● **OBJECTIFS**:
[a] Répondez brièvement aux questions suivantes sur l'extrait consacré au karaté :
(i) Que reste-t-il, selon la première phrase ?
(ii) Quel est aujourd'hui le phénomène de société ?
(iii) Que privilégiait-on auparavant ?
[b] Rédigez la suite de l'extrait consacré au karaté, en reprenant après sa dernière phrase.

● **EXTRAIT À LIRE**:
+--

La passion ! Voilà ce qui reste. Elle est là, et je dirais même qu’elle augmente encore par la nécessité de constamment faire évoluer son enseignement. Si les fondamentaux, la technicité du karaté, sont la base primaire – au sens de premier, il y a une évolution constante qui se fait par la pédagogie, par les éléments d’approche de la progression que l’on propose à la masse des pratiquants. En fait, chaque génération a inventé un nouveau karaté de cette façon. Aujourd’hui, le phénomène de société, c’est la célérité. Tout accélère, tout va très vite. Avant, on privilégiait une transmission longue et consistante. Maintenant, il faut une dynamique rapide, une variété constamment maintenue. Le public a changé aussi. Maintenant il y a les enfants, les « babies »,…

Patrick Urvoy/FFK

Êtes-vous de ceux qui disent que c’était mieux avant ?

+--

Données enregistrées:
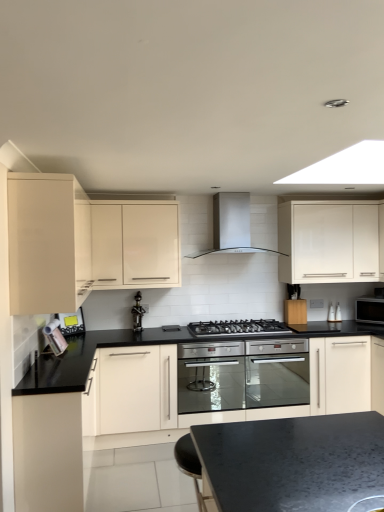
Question: Which direction should I rotate to look at white glossy cabinet at upper center, the second cabinetry in the right-to-left sequence?

Choices:
 (A) left
 (B) right

Answer: (A)

Question: Does black matte gas stove at center come in front of metallic silver toaster at lower left, the 3th appliance viewed from the back?

Choices:
 (A) no
 (B) yes

Answer: (B)

Question: Is black matte gas stove at center outside metallic silver toaster at lower left, which is the 1th appliance in front-to-back order?

Choices:
 (A) yes
 (B) no

Answer: (A)

Question: From the image's perspective, is black matte gas stove at center on top of metallic silver toaster at lower left, the 3th appliance viewed from the back?

Choices:
 (A) no
 (B) yes

Answer: (A)

Question: Can you confirm if black matte gas stove at center is smaller than metallic silver toaster at lower left, the 3th appliance viewed from the back?

Choices:
 (A) yes
 (B) no

Answer: (B)

Question: From the image's perspective, is black matte gas stove at center located beneath metallic silver toaster at lower left, positioned as the 3th appliance in right-to-left order?

Choices:
 (A) yes
 (B) no

Answer: (A)

Question: Would you say black matte gas stove at center contains metallic silver toaster at lower left, positioned as the 3th appliance in right-to-left order?

Choices:
 (A) no
 (B) yes

Answer: (A)

Question: Is metallic silver toaster at lower left, the 1th appliance viewed from the left, facing towards satin silver range hood at center?

Choices:
 (A) no
 (B) yes

Answer: (A)

Question: Would you consider metallic silver toaster at lower left, which is the 1th appliance in front-to-back order, to be distant from satin silver range hood at center?

Choices:
 (A) yes
 (B) no

Answer: (A)

Question: Considering the relative positions of metallic silver toaster at lower left, the 1th appliance viewed from the left, and satin silver range hood at center in the image provided, is metallic silver toaster at lower left, the 1th appliance viewed from the left, to the right of satin silver range hood at center from the viewer's perspective?

Choices:
 (A) no
 (B) yes

Answer: (A)

Question: Can you confirm if metallic silver toaster at lower left, positioned as the 3th appliance in right-to-left order, is smaller than satin silver range hood at center?

Choices:
 (A) yes
 (B) no

Answer: (A)

Question: Does metallic silver toaster at lower left, positioned as the 3th appliance in right-to-left order, have a lesser width compared to satin silver range hood at center?

Choices:
 (A) yes
 (B) no

Answer: (A)

Question: From a real-world perspective, is metallic silver toaster at lower left, which is the 1th appliance in front-to-back order, on top of satin silver range hood at center?

Choices:
 (A) no
 (B) yes

Answer: (A)

Question: From a real-world perspective, is black matte gas stove at center on black glass microwave at right, which is counted as the first appliance, starting from the right?

Choices:
 (A) no
 (B) yes

Answer: (A)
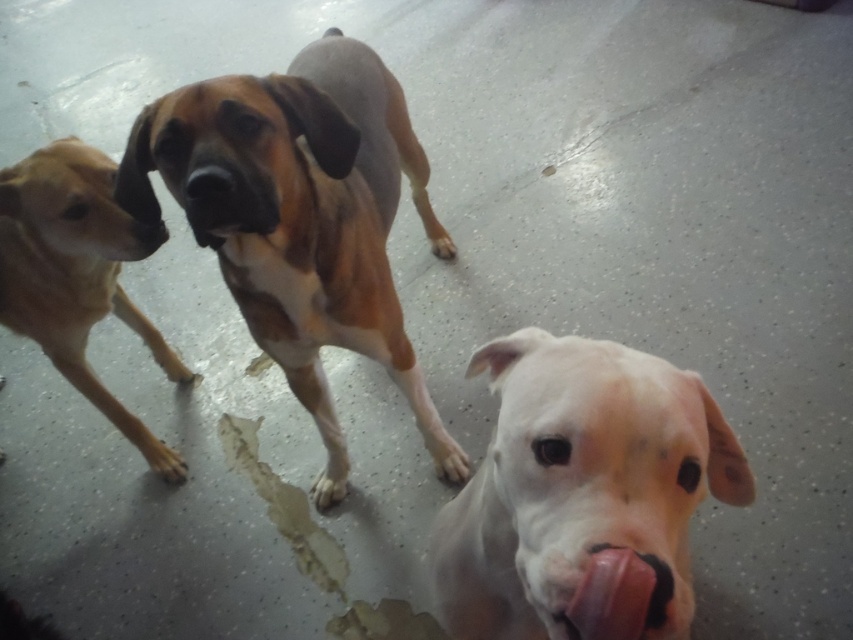
You are a veterinarian examining two dogs in an indoor setting. The dogs are standing on a glossy floor with water stains. You notice the black smooth nose at center and the brown matte nose at center. Which nose is positioned higher on the dogs?

The black smooth nose at center is positioned higher than the brown matte nose at center.

You are a veterinarian examining two dogs in an indoor setting. The dogs are standing on a glossy floor with water stains. You notice the black smooth nose at center and the brown matte nose at center. Which nose is smaller in size?

The black smooth nose at center is smaller in size compared to the brown matte nose at center.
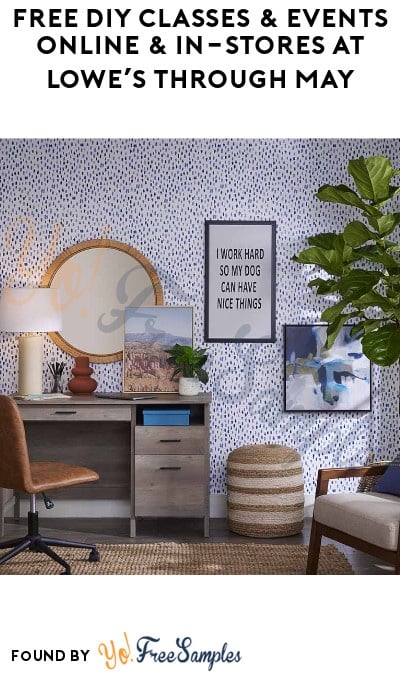
Locate an element on the screen. carpet is located at coordinates (147, 561).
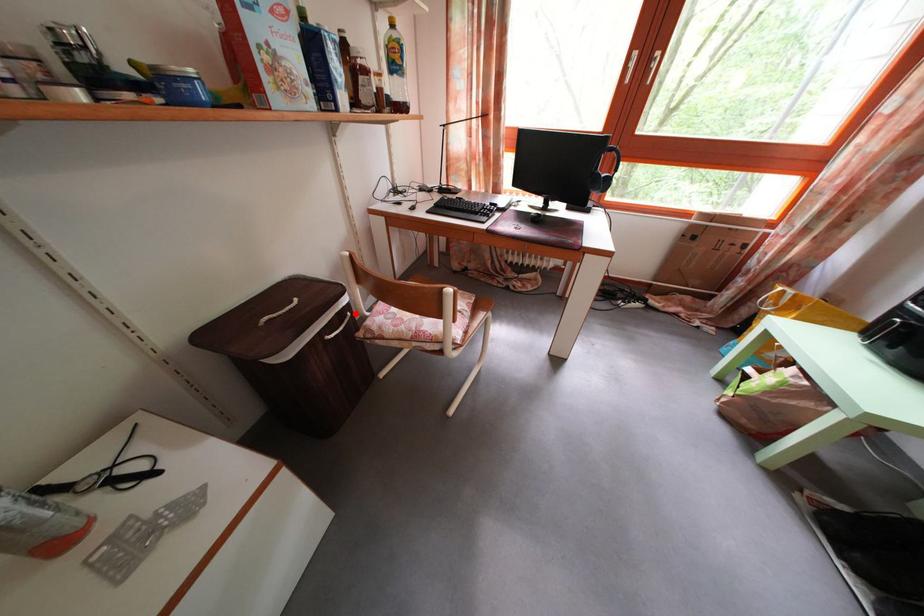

+--

● **RÉPONSES DANS L'ORDRE**:
[a]
(i) La passion.
(ii) La célérité.
(iii) Une transmission longue et consistante.

[b]
Je dis juste que ce qui a lieu avant était nécessaire ! Mais j’aime surtout avancer sans trop regarder en arrière. Parce que, en fait, les implications des nouvelles méthodes, l’infinité des possibilités nouvelles, c’est tout simplement énorme et cela me donne un sentiment d’urgence. J’ai besoin d’apprendre, je suis constamment en recherche. C’est le devoir de l’enseignant, mais c’est aussi une obligation car le public en demande de plus en plus. Avant, les élèves étaient acquis d’emblée. Désormais, nous sommes confrontés à des gens avertis et facilement critiques, qui vivent dans un monde moderne qui les bombarde de propositions très diverses. Ils doivent constamment apprendre et être convaincus par ce qu’ils apprennent pour être satisfaits.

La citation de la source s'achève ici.